Not to put too fine a point on it, but I think Stephen King isn’t a lot better than one of his ghastly creations. And I mean that in the most good-natured sort of, “You frighten me enough that you might be the devil,” sort of way. On the principle of keeping my enemies closer, we grabbed our season tickets for City Arts & Lectures and headed out to Herbst Auditorium on Monday. It was the eve of All Hallow’s Eve and they’d brought him out to hawk his latest book, Lisey’s Story. The king of horror. Speaking on Halloween. Get it? I didn’t. Same way I didn’t notice that I was wearing a bright orange sweatshirt. I’m just not very Halloween-aware which might explain why I can’t stand horror.
Here’s my beef with Mr. King. (I like calling him that because, taken out of context, I might be referring to Don King or Larry King and, in my imagination, they are the new Three Stooges except that all of them are assholes and two of them are boring. But it’s still funny when they fall down.) I think everyone is responsible for what they put out into the world and what Mr. King puts out is terrifying and gruesome.
I can feel the ACLU creeping onto my back porch like a scary clown. I’m not saying you can legislate it – pipe down – but I still think, like chewing with your mouth closed and wearing deodorant and not shouting obscenities on the R train, that it should be part of the How to Be a Decent Human Being in a Crowded World That Has Enough Problems As It Is training course. If you put horror and fear and all the bile of your imagination out into the world, you’re no better than a corporation that dumps its sewage into the river. Yeah, sure, there are going to be kids downriver who think that radioactive turtles and fish that can speak Russian and have one and a half legs are cool, but that doesn’t make it OK. Because there’s an audience for it doesn’t make it all right. Letting the market drive every damn thing is what’s getting intelligent design into the schools. Those kids should be protected from themselves: cut back on licking lead and watch more PBS and no encouragement to think that there are things out to get them in the night.

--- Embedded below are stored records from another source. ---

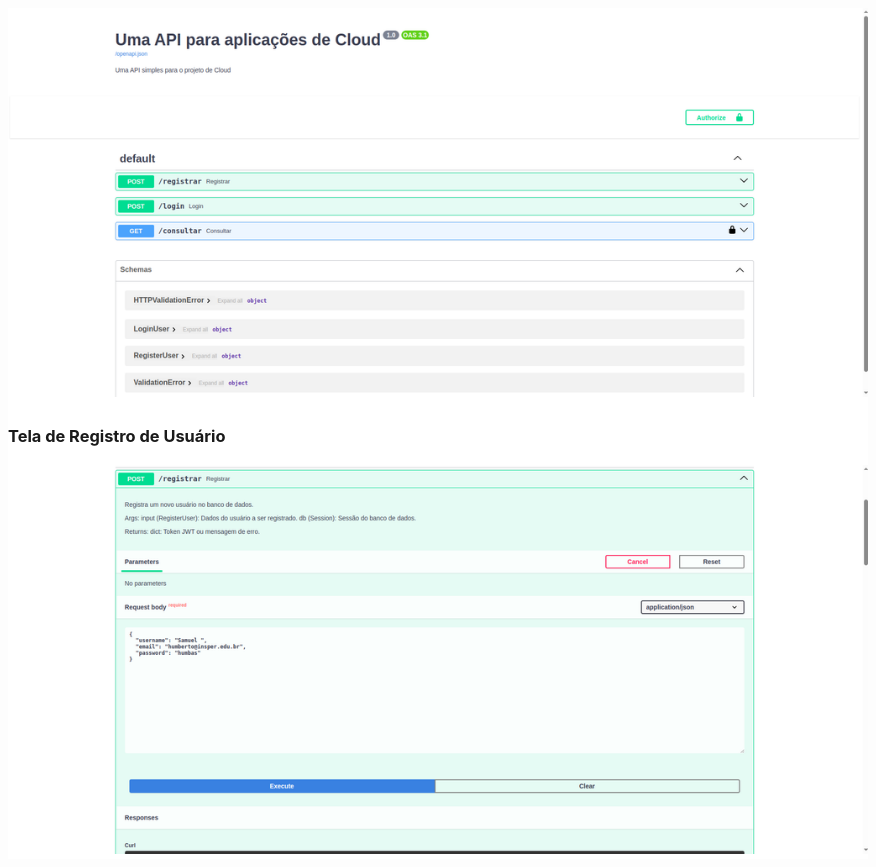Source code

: ![Swagger - DOCS](imgs/docs_swagger.png)

### Tela de Registro de Usuário

![Swagger - Registrar Usuário 1](imgs/registrar_endp1.png)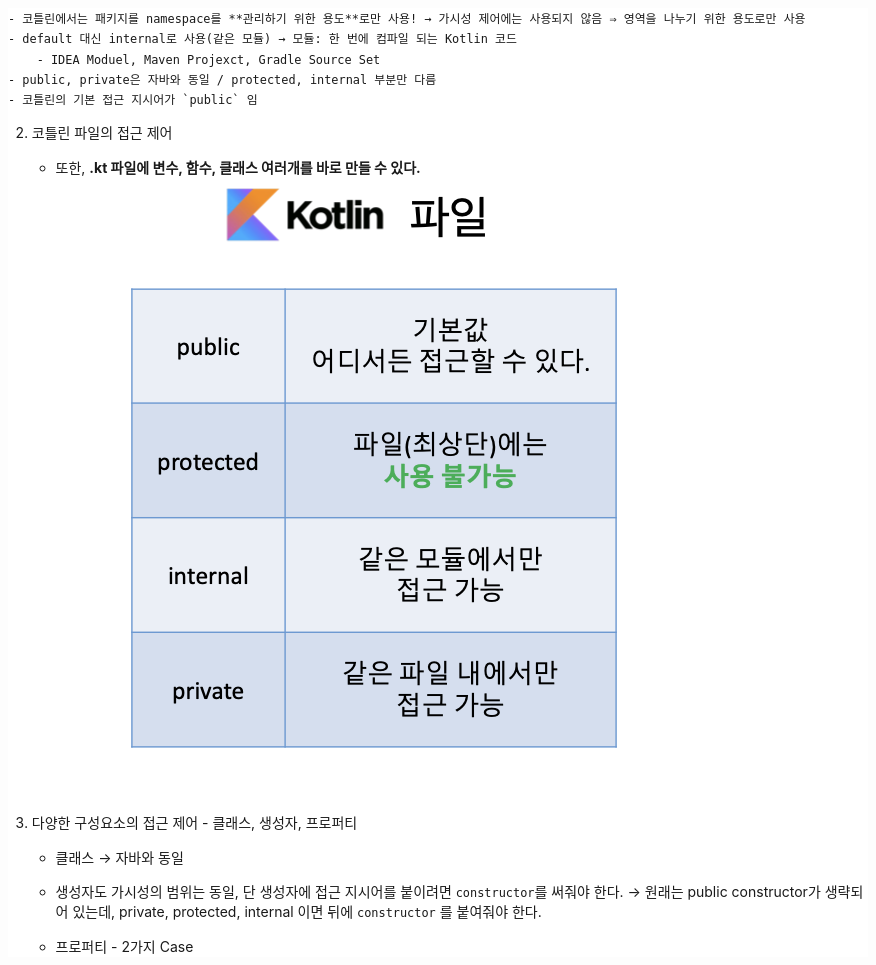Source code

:     - 코틀린에서는 패키지를 namespace를 **관리하기 위한 용도**로만 사용! → 가시성 제어에는 사용되지 않음 ⇒ 영역을 나누기 위한 용도로만 사용
    - default 대신 internal로 사용(같은 모듈) → 모듈: 한 번에 컴파일 되는 Kotlin 코드
        - IDEA Moduel, Maven Projexct, Gradle Source Set
    - public, private은 자바와 동일 / protected, internal 부분만 다름
    - 코틀린의 기본 접근 지시어가 `public` 임
2. 코틀린 파일의 접근 제어
    - 또한,  **.kt 파일에 변수, 함수, 클래스 여러개를 바로 만들 수 있다.**

   <img src="./img/kotlin-11-2.png">

3. 다양한 구성요소의 접근 제어 - 클래스, 생성자, 프로퍼티
    - 클래스 → 자바와 동일

    - 생성자도 가시성의 범위는 동일, 단 생성자에 접근 지시어를 붙이려면 `constructor`를 써줘야 한다. → 원래는 public constructor가 생략되어 있는데, private,
      protected, internal 이면 뒤에  `constructor` 를 붙여줘야 한다.
    - 프로퍼티 - 2가지 Case
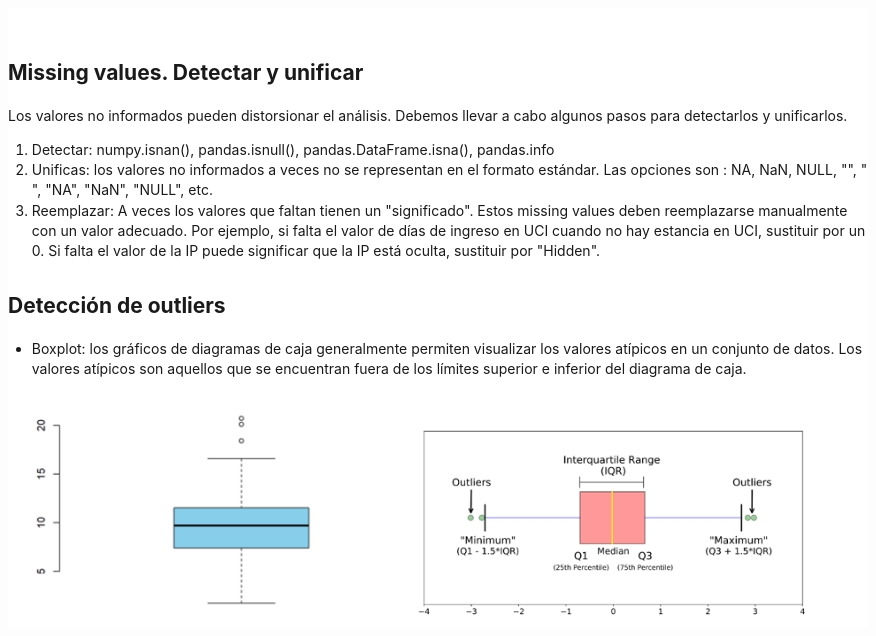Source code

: <br>


## Missing values. Detectar y unificar

Los valores no informados pueden distorsionar el análisis. Debemos llevar a cabo algunos pasos para detectarlos y unificarlos.

1. Detectar: numpy.isnan(), pandas.isnull(), pandas.DataFrame.isna(), pandas.info
2. Unificas: los valores no informados a veces no se representan en el formato estándar. Las opciones son : NA, NaN, NULL, "", " ", "NA", "NaN", "NULL", etc.
3. Reemplazar: A veces los valores que faltan tienen un "significado". Estos missing values deben reemplazarse manualmente con un valor adecuado. Por ejemplo, si falta el valor de días de ingreso en UCI cuando no hay estancia en UCI, sustituir por un 0. Si falta el valor de la IP puede significar que la IP está oculta, sustituir por "Hidden".


## Detección de outliers

- Boxplot: los gráficos de diagramas de caja generalmente permiten visualizar los valores atípicos en un conjunto de datos. Los valores atípicos son aquellos que se encuentran fuera de los límites superior e inferior del diagrama de caja.

<img src="images/outlier1box.png" width=400px>


<img src="images/outlier2box.png" width=400px>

I don’t buy that personal choice and responsibility fall only on the consumer and not on the producer. Producers of horror (both for entertainment and for access to oil) are implicitly endorsing a society in which horror is accepted, and I can’t get behind that, no matter what a skilled writer or good guy the producer might be. In this country, he has an undeniable right to write whatever violent stories he sees fit. Sure. But with every right comes a responsibility, whether you can legislate it or not, and Stephen King is responsible for contributing to the level of violence and unpleasantness in the world and for that I find it hard to forgive him. Everyone has a right to their own bowl and they can pick whatever f’d up cherries they want to put in it. I just wish people like Stephen King produced fewer f’d up cherries for people to sort through.
I was thinking about making this point during the Q&A – in spite of my revulsion, I am curious to hear his side of it if he has one – but it turns out that Mr. King is exceedingly dull. He’s like that boring uncle who tells long stories full of irrelevant details and steps on his own jokes but still thinks he’s a riot because someone once told him at an office party that he was a real entertainer. This is somewhat comforting, since it proves he’s not the devil. We left half an hour into it. I would have stayed for the devil. I hear he’s entertaining.